Le soir du 18 janvier, les médias annoncèrent que se réunirait une « Conférence mondiale de la communauté juive consacrée aux Juifs d’URSS ». Le communiqué indiquait notamment que « les autorités communautaires représentatives, des personnalités issues de tous les continents et des représentants des organisations juives internationales, et ce, dans une proportion jamais égalée depuis la Deuxième Guerre mondiale, seraient invités à y participer. La Conférence aurait pour objet de discuter de la situation de la communauté juive d’URSS ainsi que de mettre en lumière les profondes inquiétudes de la communauté juive mondiale pour le sort des Juifs d’URSS… » Le communiqué faisait également référence au procès de Leningrad et à l’incitation à l’antisémitisme des journaux soviétiques et exhortait la communauté internationale à intervenir pour garantir les droits de l’Homme des Juifs d’URSS, en tant que minorité nationale. Le communiqué précisait également que la Conférence se réunirait du 23 au 25 février à Bruxelles et que dès le 1er février le secrétariat de la Conférence serait déjà présent à Bruxelles. Il précisait enfin qu’environ 150 États du monde entier y seraient représentés.

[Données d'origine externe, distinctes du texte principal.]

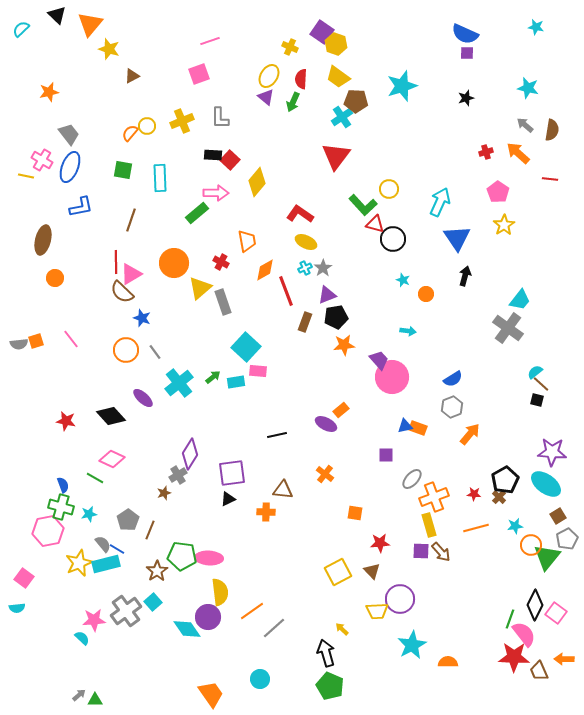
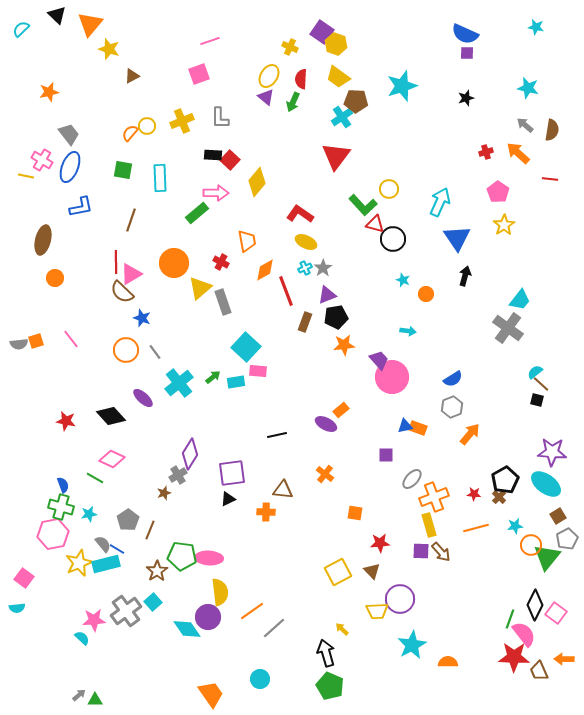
pink hexagon at (48, 531): moved 5 px right, 3 px down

Durant les dernières semaines précédant la Conférence, je me suis attelé à la préparation d’un projet de décision. Nous étions bien conscients que certaines voix au sein des groupes de militants d’olim et d’Israéliens allaient insister pour que nous revendiquions que la liberté d’émigration soit garantie, et ce, sans l’associer à la revendication des libertés culturelle et cultuelle. Ces olim militants ne défendaient rien de plus que le droit d’être rapatrié. Par ailleurs, je savais qu’il existait des cercles, principalement aux États-Unis, mais également en Europe, qui soutenaient certes la lutte pour la liberté de faire l’alya2, mais qui revendiquaient également que le mouvement juif en URSS puisse être relancé sur ce sujet. De plus en plus de militants Juifs américains préféraient que les décisions fassent référence au droit à émigrer librement, mais pas nécessairement en Israël.

Avec l’accord de Shaul, j’ai insisté pour que la décision fasse non seulement référence la liberté de faire l’alya, mais également à la condamnation de l’antisémitisme, des persécutions, de la discrimination. La décision devait également insister sur les libertés culturelle et cultuelle pour la minorité juive telle qu’elles étaient accordées aux autres minorités. Golda soutenait notre vision des choses. En effet, cette dernière prenait parfaitement la mesure de la complexité, de la diversité et des divisions profondes qui caractérisaient les relations entre les Juifs de la diaspora et les militants israéliens.

Avant mon départ pour l’Europe, j’ai reçu des nouvelles encourageantes du secrétariat de la Conférence. Au regard du nombre de chambres d’hôtel qui avaient été réservées, nous nous attendions à accueillir non pas 500, mais plus de 700 participants. Sur le chemin de l’aéroport, j’ai dit à Baba3 que j’avais le sentiment que je partais pour passer l’un des examens les plus importants de toute ma vie.

Zvi Netser qui était arrivé à Bruxelles avant moi avait fait le suivi de l’organisation dont s’était chargé David Susskind. Ce dernier avait vraiment travaillé très dur pour organiser la Conférence, pour définir un ordre du jour, pour attribuer les différents thèmes à des commissions et à des groupes de travail qui se réuniraient pendant la Conférence, et ce parallèlement aux sessions qui se dérouleraient en séance plénière. Zvi Netser, assisté de quelques dirigeants des grandes organisations communautaires qui étaient également arrivés à l’avance, mit en place les commissions et décida qui en prendrait la tête ; il détermina l’ordre des présentations et des principaux discours et choisit les orateurs. Zvi Netser fit très attention à ce que les « honneurs » soient bien répartis. Puisque nous nous attendions à la présence de nombreux présidents d’organisations et de dirigeants communautaires, ainsi que de personnalités de haut-rang, nous devions désigner un grand nombre de présidents pour les sessions qui se tiendraient en séance plénière afin qu’ils puissent alterner dans la direction des sessions.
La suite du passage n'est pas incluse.